Some ten years ago, a poster for a film starring wealthy heiress Paris Hilton boasted its status IMDb’s “#1 Film”. The small print below read that it was actually #1 on the site’s infamous Bottom 250.

It would be just dandy to claim that The Hottie and the Nottie is in fact the Worst Film Ever Made or the Worst Film I’ve Ever Seen. Sadly, it’s simply just too boring to even be that bothered about. For a(nother) shameless exploitation of its star’s fame, the film (unlike too many Sandler Suffocators) at least had the good sense to have a reasonably small budget of $9 million (still many millions more than some of the greatest films ever made). While it would go on to make just over a ninth of that sum at the box office, it hardly feels like it had any considerably negative impact on the future creation of motion pictures. For this reason, it seems somewhat unfair to criticise its listless, unfunny performances, its tepid writing, its rampant clichés and its comprehensive lack of comedy. Its central message, while troubled (that beauty is only skin deep, but if you’re REALLY ugly it’s good to have a makeover), is essentially Beauty & The Beast on barbiturates – there are too many other, better films that have the exact same conceit. It’s hard to refer to this as a ‘fascist eugenics tract’ (as Mark Kermode once did) and hold those films in higher esteem just because they’re better.
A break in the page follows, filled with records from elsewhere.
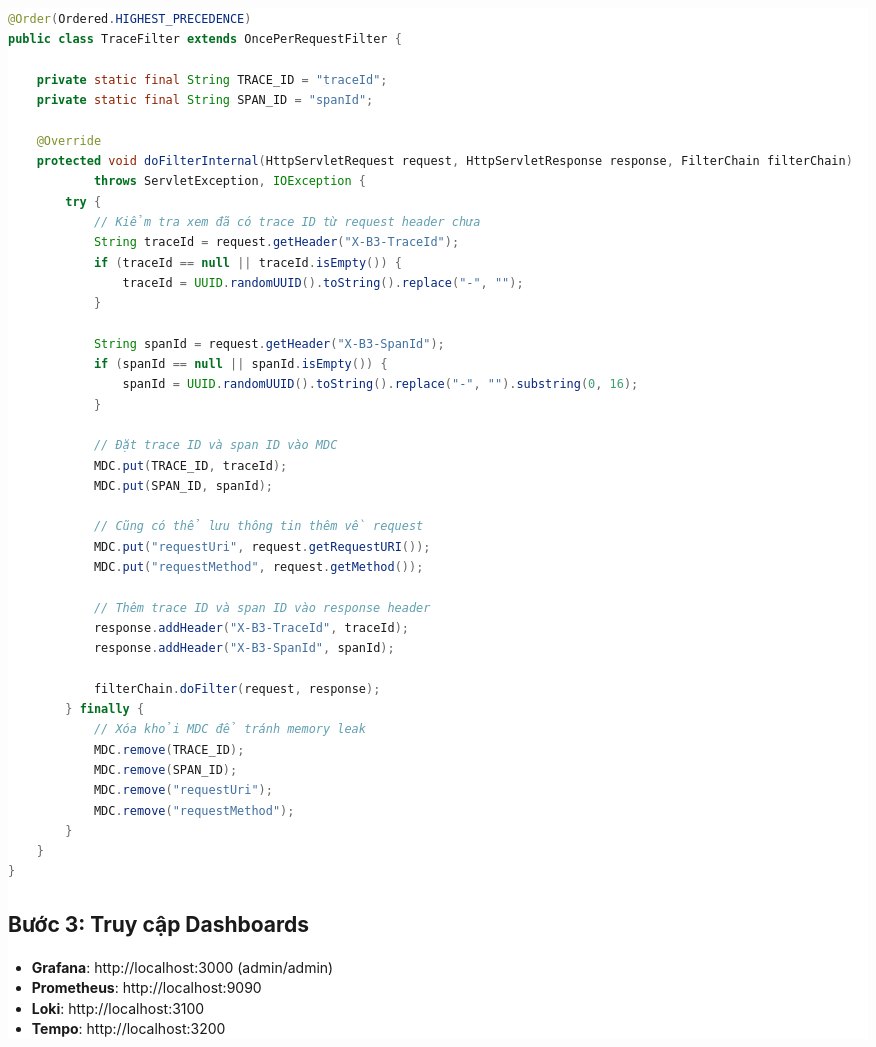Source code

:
 ```java
@Order(Ordered.HIGHEST_PRECEDENCE)
public class TraceFilter extends OncePerRequestFilter {

    private static final String TRACE_ID = "traceId";
    private static final String SPAN_ID = "spanId";

    @Override
    protected void doFilterInternal(HttpServletRequest request, HttpServletResponse response, FilterChain filterChain)
            throws ServletException, IOException {
        try {
            // Kiểm tra xem đã có trace ID từ request header chưa
            String traceId = request.getHeader("X-B3-TraceId");
            if (traceId == null || traceId.isEmpty()) {
                traceId = UUID.randomUUID().toString().replace("-", "");
            }
            
            String spanId = request.getHeader("X-B3-SpanId");
            if (spanId == null || spanId.isEmpty()) {
                spanId = UUID.randomUUID().toString().replace("-", "").substring(0, 16);
            }
            
            // Đặt trace ID và span ID vào MDC
            MDC.put(TRACE_ID, traceId);
            MDC.put(SPAN_ID, spanId);
            
            // Cũng có thể lưu thông tin thêm về request
            MDC.put("requestUri", request.getRequestURI());
            MDC.put("requestMethod", request.getMethod());
            
            // Thêm trace ID và span ID vào response header
            response.addHeader("X-B3-TraceId", traceId);
            response.addHeader("X-B3-SpanId", spanId);
            
            filterChain.doFilter(request, response);
        } finally {
            // Xóa khỏi MDC để tránh memory leak
            MDC.remove(TRACE_ID);
            MDC.remove(SPAN_ID);
            MDC.remove("requestUri");
            MDC.remove("requestMethod");
        }
    }
}
```

## Bước 3: Truy cập Dashboards

- **Grafana**: http://localhost:3000 (admin/admin)
- **Prometheus**: http://localhost:9090
- **Loki**: http://localhost:3100
- **Tempo**: http://localhost:3200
But it’s still unspeakably bad though. The lead character (presented to the viewer as exactly the kind of zippy, neurotic romantic comedy antihero that populates dozens of other films) is essentially a stalker in the midst of a nervous breakdown (after an eye-opening breakup, he travels FIVE-THOUSAND MILES to be with his one true love: Paris Hilton) who resorts to increasingly sociopathic techniques to win over the world’s most beautiful flower angel (Paris Hilton). His key strategy (given to him by his not-Jonah Hill friend) is to associate himself with Paris Hilton’s ‘ugly’ friend (the eponymous nottie) in order to prove to Paris Hilton (the eponymous Hottie) that he is a sensitive man with feelings. This friend is not merely ugly however – she’s haggard, decrepit, infected and generally mangled in every way that will allow an audience to be grossed out. What follows is the typical She’s All That scenario where a calamitous series of events draws “our hero” closer to the ugly duckling whose inner beauty becomes more and more apparent (especially as she has extensive plastic surgery over the course of the film). Meanwhile, Paris Hilton pretends to be drunk and pretends to fart using a whoopee cushion (far be it from Paris Hilton to suggest for a moment that Paris Hilton could ever actually lose the run of herself and break wind) as her dominance over her own film begins to subside.

The Hottie and the Nottie - HeadStuff.org
Source

For a film made for $9 million, it is curiously absent of anyone particularly well known outside of Paris Hilton herself. Christine Lakin (the titular Nottie) seemingly has a healthy career as a jobbing TV actor, bouncing from role to role in various episodes of police procedurals and family sitcoms. Character actor Joel David Moore is a recognisable enough character actor with roles in Dodgeball and Avatar – “a role he will reprise in upcoming sequels Avatar 2 and Avatar 3” according to his conspicuously lengthy Wikipedia.com profile. Speaking of user-generated content, his role in The Hottie and the Nottie receives no mention whatsoever, beyond the customary listing in the Filmography section – like his shadow, The Hottie and the Nottie is the one thing he can never hide.

Advertisement

The film was obviously designed as a vehicular pet project for Paris Hilton (one of the production companies is listed as ‘Paris Hilton Entertainment’), it nonetheless feels like screenwriter Heidi Ferrer must have dusted off a spec script for an episode of How I Met Your Mother (or whatever) that she had lying around and changed around the names. Nothing is original, everything is a cliché. Unlike the utterly madcap farce by the likes of the Wayans Brothers, the film has the gall to present its characters as ostensibly real, rather than the cartoons you would expect from a film starring Paris Hilton (who is a terrible actor by the way). This, combined with the kind of gross-out vulgarity you would expect from an afternoon in Guantanomo (a scene in which a man swallows an infected toenail beggars belief) results in something that is both sickly sweet and rotten to the core – like chomping down on a Halloween toffee apple in February.